Monday, October 9, 2017

Out of touch

Whenever I've been out of the studio for a while, it takes some concentrated time before I can paint a successful abstract (successful to me, anyway).

So, knowing studio time would be at a premium for the next few months, I bought a pack of small canvases -- 9x12's and 16x20's -- to give myself the opportunity to keep my hand in. 

The smaller canvases limit me physically -- it turns out my work is much freer with the larger brushes and broader physicality of larger canvases -- but they do let me play a bit with color and brushwork, which is a good thing. It's amazing how easy it is to lose a feel for this stuff, and how difficult it is to stay in the zone when you've only got little windows of time here and there.

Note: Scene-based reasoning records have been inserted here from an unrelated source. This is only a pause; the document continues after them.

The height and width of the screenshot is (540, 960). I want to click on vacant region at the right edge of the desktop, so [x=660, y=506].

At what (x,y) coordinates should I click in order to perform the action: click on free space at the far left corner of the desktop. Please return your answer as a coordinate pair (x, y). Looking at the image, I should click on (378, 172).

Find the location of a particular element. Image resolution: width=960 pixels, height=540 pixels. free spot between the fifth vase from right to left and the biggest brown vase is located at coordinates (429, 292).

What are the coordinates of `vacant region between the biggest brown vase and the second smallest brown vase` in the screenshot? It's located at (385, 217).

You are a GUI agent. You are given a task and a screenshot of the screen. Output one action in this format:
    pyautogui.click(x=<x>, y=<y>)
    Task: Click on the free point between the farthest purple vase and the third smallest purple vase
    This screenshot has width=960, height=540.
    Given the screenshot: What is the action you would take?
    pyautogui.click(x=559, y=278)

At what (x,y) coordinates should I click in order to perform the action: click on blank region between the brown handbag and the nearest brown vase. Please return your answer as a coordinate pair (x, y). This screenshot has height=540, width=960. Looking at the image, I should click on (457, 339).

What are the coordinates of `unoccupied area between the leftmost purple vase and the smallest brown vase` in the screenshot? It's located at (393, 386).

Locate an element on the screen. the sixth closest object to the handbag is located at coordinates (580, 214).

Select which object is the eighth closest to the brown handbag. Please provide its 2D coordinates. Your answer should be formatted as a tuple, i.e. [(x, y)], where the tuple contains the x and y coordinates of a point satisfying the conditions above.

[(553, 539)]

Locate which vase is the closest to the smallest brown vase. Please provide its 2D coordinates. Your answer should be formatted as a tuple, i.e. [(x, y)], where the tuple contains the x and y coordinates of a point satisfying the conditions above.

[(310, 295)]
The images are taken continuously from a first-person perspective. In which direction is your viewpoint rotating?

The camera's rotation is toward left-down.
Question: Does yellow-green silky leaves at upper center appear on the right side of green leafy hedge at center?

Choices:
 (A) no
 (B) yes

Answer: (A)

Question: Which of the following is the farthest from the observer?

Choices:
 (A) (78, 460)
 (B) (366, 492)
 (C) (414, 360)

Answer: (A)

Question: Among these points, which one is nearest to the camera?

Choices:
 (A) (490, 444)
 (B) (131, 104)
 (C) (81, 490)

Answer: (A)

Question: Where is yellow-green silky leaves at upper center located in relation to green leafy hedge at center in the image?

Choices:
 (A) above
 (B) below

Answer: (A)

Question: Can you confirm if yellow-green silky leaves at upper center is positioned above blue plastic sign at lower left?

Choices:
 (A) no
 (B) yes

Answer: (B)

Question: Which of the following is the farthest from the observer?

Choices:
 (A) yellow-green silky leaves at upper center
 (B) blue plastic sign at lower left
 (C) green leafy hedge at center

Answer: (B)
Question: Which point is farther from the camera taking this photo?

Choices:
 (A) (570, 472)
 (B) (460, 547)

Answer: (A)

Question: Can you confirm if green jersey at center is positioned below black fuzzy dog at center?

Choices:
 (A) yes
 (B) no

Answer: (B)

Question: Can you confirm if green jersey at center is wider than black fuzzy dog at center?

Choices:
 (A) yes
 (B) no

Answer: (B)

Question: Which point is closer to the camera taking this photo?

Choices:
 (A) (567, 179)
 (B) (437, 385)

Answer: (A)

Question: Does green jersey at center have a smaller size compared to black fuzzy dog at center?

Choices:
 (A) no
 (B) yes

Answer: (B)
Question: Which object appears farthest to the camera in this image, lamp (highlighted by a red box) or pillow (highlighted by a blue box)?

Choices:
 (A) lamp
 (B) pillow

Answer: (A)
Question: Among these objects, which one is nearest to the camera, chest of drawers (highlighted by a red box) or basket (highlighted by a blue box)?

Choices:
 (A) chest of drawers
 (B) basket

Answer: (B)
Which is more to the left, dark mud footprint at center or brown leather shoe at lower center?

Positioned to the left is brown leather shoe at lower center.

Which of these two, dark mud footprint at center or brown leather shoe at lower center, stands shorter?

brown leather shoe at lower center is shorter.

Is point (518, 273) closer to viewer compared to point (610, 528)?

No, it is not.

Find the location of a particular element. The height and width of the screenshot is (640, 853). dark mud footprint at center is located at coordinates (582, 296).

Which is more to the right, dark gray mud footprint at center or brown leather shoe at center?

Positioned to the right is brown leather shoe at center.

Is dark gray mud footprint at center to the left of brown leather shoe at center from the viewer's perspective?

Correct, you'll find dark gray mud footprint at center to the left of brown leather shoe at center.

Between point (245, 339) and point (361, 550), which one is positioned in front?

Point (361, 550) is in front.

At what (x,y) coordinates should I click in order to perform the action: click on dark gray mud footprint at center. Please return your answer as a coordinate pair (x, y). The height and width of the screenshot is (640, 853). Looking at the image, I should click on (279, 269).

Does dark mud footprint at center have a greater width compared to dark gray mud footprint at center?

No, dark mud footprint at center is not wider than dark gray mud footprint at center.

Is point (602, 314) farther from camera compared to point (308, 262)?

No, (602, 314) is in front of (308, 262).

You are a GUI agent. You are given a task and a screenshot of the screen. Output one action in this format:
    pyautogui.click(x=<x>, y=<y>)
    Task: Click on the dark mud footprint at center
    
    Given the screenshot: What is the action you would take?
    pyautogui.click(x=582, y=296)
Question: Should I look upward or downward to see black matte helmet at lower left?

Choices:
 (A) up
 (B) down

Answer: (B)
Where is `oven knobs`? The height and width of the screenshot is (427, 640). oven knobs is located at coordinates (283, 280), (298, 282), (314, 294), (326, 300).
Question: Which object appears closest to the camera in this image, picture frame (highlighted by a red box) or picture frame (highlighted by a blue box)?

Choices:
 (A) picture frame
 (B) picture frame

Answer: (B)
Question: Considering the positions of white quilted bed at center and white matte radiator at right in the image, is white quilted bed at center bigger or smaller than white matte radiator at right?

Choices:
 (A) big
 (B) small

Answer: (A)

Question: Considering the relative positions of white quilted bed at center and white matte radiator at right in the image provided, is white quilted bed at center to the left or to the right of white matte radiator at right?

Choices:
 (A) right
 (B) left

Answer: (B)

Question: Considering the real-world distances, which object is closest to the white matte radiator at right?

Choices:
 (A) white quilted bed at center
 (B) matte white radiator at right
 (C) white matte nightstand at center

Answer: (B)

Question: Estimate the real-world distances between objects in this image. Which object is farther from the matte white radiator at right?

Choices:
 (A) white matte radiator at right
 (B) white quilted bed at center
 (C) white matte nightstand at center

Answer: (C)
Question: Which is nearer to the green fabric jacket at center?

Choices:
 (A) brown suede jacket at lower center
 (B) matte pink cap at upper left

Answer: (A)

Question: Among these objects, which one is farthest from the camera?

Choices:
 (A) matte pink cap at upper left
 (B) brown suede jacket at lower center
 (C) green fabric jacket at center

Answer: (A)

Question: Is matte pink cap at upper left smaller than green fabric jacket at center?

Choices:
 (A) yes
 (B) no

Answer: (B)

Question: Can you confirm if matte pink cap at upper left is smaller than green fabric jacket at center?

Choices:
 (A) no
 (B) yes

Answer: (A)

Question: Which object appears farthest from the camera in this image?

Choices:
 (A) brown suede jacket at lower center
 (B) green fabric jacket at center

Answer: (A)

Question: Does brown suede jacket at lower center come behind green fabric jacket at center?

But what always amuses me is that when I'm away from the work for long I seem to revert to more representational work. I suspect it's because I'm so caught up in the dailiness of life that it's difficult to open up to the wider spaces beyond my imagination. But even when I start with the same gestures I would begin with when painting an abstract, somehow the times when I'm returning to the studio after an absence of a week or more seem to end up producing something that "looks like something."

I don't mind the semi-representational ones exactly -- and I know some of my friends prefer them. But for me they feel forced, like they're just me, limited by what I alone am capable of; they serve as gentle reminders that I'm not in touch with that greater creativity, that source that fuels my work when I am most centered and makes it better than I ever could.